Espresso machines were first developed in Italy in the late 1880's by Angelo Moriondo of Turin, Italy. He was given a patent in 1884 for what was considered as “The new steam machinery for the economic and instantaneous confection of coffee beverage.” Many other Italians patented their own form of espresso machines, and the age of "instant coffee" was conceived. After the huge success in Europe, it was time to market it to America. It was then brought to the United States by an Italian named Carlo Di Ruocco in 1978; he took a new idea - that of roasting finely ground coffee beans with aged oak, and creating a thicker consistency - to new heights, patenting his formula.

He began selling espresso equipment to Italian restaurants in California. To say it was a success was an understatement, and "Mr. Espresso", the name given to him from his clients, was born. He began selling his machine to other big corporations around the Bay area, with the North Beach the mainstay of his business. Today, he is now well-known for his aged oak espressos, and is still selling them.

Around the same time, across the U.S., in south Florida, an influx of Cuban refugees were bringing their own love of espressos to the area, although just for the Cuban community, at first. However, a little known coffeehouse sprang up in Seattle, WA - Starbucks - first opening its doors in 1971; they began serving their own version of espressos in restaurants. It was a huge success, which led to other coffee houses serving espressos. The boom began spreading through America, and espresso soon became a household name, with the explosion occurring in the 1990's.
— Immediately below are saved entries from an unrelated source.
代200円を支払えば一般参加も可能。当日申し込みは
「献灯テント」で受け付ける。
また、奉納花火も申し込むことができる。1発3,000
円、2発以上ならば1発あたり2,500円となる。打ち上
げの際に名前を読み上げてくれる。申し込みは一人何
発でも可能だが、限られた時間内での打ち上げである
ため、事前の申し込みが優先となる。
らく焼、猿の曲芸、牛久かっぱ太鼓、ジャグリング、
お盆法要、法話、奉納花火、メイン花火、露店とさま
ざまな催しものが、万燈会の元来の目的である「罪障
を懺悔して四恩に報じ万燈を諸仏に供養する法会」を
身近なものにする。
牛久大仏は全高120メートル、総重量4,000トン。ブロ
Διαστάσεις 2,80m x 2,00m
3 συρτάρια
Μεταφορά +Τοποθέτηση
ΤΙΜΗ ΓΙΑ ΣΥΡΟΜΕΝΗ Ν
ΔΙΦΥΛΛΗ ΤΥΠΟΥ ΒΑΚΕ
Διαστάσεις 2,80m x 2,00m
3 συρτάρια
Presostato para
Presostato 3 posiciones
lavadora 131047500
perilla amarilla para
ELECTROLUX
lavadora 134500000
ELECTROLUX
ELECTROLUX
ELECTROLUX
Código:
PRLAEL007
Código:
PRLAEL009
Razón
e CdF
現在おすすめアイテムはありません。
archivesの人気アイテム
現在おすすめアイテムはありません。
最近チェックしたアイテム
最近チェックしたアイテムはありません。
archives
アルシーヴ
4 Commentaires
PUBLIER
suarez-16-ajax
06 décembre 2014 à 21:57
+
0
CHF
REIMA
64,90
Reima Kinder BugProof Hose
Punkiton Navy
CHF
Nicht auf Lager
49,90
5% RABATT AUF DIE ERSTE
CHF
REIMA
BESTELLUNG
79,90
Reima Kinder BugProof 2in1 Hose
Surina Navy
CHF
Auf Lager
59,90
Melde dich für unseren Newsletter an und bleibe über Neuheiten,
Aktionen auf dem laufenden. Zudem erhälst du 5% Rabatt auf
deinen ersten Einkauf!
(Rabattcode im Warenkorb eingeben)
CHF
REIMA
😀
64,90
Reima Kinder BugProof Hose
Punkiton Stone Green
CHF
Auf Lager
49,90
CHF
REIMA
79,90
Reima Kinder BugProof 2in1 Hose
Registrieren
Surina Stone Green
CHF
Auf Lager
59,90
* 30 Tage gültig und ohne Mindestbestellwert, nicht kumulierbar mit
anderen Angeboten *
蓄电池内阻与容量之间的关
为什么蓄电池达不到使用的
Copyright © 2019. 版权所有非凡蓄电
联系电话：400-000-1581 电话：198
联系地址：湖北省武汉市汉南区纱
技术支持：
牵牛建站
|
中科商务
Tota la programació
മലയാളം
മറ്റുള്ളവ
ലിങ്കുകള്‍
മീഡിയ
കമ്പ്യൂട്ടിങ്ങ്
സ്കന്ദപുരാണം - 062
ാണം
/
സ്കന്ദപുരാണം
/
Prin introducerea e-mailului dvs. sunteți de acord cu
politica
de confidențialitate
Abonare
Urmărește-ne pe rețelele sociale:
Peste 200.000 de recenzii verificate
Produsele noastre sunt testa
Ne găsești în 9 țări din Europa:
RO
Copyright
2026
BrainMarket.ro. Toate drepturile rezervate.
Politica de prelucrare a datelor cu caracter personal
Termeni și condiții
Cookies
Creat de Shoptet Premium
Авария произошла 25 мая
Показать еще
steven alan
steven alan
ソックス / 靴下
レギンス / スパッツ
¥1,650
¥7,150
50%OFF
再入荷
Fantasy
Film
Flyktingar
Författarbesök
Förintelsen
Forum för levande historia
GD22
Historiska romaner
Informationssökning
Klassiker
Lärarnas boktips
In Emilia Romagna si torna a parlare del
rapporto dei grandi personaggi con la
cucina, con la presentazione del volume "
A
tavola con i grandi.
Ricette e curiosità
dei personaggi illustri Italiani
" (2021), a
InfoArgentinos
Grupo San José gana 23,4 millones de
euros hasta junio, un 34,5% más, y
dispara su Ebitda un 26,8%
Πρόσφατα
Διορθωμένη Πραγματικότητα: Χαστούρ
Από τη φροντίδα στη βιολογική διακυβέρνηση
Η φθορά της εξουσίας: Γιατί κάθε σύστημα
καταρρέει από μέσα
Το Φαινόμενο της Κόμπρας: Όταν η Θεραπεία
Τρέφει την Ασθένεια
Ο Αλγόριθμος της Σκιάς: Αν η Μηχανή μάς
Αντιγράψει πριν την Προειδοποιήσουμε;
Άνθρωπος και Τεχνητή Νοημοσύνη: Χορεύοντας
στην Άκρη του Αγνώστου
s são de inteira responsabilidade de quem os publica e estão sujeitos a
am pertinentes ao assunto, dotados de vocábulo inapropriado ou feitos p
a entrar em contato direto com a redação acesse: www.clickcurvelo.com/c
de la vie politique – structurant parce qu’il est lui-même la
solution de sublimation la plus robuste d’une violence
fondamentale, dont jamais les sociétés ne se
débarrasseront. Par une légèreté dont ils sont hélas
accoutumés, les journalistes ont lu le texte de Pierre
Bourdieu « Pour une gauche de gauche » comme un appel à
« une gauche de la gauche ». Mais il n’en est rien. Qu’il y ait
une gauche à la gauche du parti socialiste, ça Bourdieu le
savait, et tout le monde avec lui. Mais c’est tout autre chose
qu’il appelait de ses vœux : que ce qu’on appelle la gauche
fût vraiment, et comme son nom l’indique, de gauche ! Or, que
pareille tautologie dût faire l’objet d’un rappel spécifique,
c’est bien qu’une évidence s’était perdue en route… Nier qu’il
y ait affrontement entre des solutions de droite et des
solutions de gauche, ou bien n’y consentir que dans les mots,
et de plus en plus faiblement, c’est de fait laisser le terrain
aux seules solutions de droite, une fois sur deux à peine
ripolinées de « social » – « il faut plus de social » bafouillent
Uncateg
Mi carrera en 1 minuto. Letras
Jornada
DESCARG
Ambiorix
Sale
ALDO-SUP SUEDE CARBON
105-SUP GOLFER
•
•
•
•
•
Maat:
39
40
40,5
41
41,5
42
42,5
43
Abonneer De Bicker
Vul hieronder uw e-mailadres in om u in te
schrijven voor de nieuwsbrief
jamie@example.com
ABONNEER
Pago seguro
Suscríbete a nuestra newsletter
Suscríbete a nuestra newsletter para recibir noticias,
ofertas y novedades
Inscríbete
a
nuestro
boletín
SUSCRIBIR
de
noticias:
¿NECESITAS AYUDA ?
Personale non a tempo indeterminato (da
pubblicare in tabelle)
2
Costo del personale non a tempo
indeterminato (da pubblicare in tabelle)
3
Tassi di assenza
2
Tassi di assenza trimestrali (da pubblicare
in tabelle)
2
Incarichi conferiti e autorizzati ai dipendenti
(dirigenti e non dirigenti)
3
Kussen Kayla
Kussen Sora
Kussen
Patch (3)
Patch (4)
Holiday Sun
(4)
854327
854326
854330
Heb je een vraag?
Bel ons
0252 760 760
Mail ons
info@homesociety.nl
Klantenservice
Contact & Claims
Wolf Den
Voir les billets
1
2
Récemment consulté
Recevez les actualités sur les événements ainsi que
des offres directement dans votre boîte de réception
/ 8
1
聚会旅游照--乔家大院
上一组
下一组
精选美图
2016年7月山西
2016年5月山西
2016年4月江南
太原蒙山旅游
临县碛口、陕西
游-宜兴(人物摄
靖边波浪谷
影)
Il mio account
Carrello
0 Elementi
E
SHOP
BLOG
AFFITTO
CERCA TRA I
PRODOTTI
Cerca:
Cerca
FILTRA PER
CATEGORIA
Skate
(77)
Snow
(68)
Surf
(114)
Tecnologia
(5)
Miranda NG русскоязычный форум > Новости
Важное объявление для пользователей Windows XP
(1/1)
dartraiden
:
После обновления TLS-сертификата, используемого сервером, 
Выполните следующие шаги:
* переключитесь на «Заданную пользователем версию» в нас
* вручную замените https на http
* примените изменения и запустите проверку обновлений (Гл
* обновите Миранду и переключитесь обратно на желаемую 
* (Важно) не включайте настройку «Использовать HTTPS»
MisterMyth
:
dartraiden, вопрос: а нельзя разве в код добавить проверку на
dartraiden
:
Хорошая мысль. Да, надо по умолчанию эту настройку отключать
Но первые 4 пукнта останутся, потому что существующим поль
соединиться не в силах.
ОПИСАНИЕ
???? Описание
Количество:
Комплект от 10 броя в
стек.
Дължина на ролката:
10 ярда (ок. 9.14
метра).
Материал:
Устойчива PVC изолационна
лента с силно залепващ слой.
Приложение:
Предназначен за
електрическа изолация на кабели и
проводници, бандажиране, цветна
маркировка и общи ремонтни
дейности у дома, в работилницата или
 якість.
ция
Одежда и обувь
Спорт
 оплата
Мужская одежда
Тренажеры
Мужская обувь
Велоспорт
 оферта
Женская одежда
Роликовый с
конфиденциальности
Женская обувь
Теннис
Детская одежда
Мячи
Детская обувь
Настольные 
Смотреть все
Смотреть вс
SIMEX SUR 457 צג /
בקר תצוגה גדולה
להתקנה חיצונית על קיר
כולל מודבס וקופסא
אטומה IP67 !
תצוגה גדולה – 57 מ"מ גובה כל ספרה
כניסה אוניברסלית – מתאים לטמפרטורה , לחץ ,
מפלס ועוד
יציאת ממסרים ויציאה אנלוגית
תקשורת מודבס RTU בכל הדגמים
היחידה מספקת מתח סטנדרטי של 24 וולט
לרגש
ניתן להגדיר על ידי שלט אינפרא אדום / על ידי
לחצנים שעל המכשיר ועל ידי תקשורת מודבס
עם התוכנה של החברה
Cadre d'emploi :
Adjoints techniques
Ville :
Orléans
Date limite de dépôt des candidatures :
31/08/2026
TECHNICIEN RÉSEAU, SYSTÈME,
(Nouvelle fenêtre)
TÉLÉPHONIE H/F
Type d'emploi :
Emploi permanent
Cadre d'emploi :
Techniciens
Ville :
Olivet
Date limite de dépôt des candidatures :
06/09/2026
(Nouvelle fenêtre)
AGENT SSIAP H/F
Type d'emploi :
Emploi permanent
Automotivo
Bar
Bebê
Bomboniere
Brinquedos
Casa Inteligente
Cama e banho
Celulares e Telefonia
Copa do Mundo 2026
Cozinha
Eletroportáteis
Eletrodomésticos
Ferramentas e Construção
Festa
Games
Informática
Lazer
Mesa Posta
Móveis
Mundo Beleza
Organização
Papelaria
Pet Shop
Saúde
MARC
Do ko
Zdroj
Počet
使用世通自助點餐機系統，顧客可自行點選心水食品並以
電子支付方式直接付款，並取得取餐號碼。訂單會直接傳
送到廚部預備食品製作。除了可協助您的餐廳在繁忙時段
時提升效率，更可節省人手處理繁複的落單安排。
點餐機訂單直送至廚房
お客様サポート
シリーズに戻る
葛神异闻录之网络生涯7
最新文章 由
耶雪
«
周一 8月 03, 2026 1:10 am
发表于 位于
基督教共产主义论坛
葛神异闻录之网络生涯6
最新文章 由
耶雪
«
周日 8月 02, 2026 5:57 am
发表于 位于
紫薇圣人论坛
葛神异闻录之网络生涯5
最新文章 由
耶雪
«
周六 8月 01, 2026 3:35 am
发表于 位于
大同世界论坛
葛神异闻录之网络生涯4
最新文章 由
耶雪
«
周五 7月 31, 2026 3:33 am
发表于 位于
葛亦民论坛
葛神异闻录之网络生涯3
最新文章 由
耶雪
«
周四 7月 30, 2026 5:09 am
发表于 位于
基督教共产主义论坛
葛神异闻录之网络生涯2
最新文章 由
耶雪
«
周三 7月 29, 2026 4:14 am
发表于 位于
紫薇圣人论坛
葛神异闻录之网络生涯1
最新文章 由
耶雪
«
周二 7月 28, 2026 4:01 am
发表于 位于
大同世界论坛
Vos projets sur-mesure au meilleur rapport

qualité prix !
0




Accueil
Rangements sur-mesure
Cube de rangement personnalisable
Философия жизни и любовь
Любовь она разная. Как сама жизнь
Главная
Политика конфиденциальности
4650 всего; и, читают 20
With the advent of espressos, coffee houses began adding different flavorings to the coffee, including sweeteners, syrups, whipped cream, flavor extracts, soy milk, and many different types of aromatic spices to their drinks. San Francisco, New York, Philadelphia, and Chicago became well-known for their espressos, and as the old saying goes, "the rest is history," with espresso businesses and manufacturers of espresso machines now dotted all over the map, in restaurants, homes, and businesses.

There are four main categories of espresso machines: manual, semi-automatic, fully-automatic, and super-automatic. Manual machines are a kick back to the historic past of espresso machines, but are quite difficult to operate, unlike the super-automatic machines of today - which can be counted among the best espresso machines available.
  
Today, you can get many different types of coffee, including the espresso, frappuccino, lattes, and other coffee concoctions - in fact, you can get the very best espresso machines and make your own coffee at home, or at the office. Websites have sprung up in the last decade, promising the best espresso machines on the market. As they continue to evolve, espresso machines are becoming more compact, more sleek, and easier to use, and will continue to be a household name for years to come.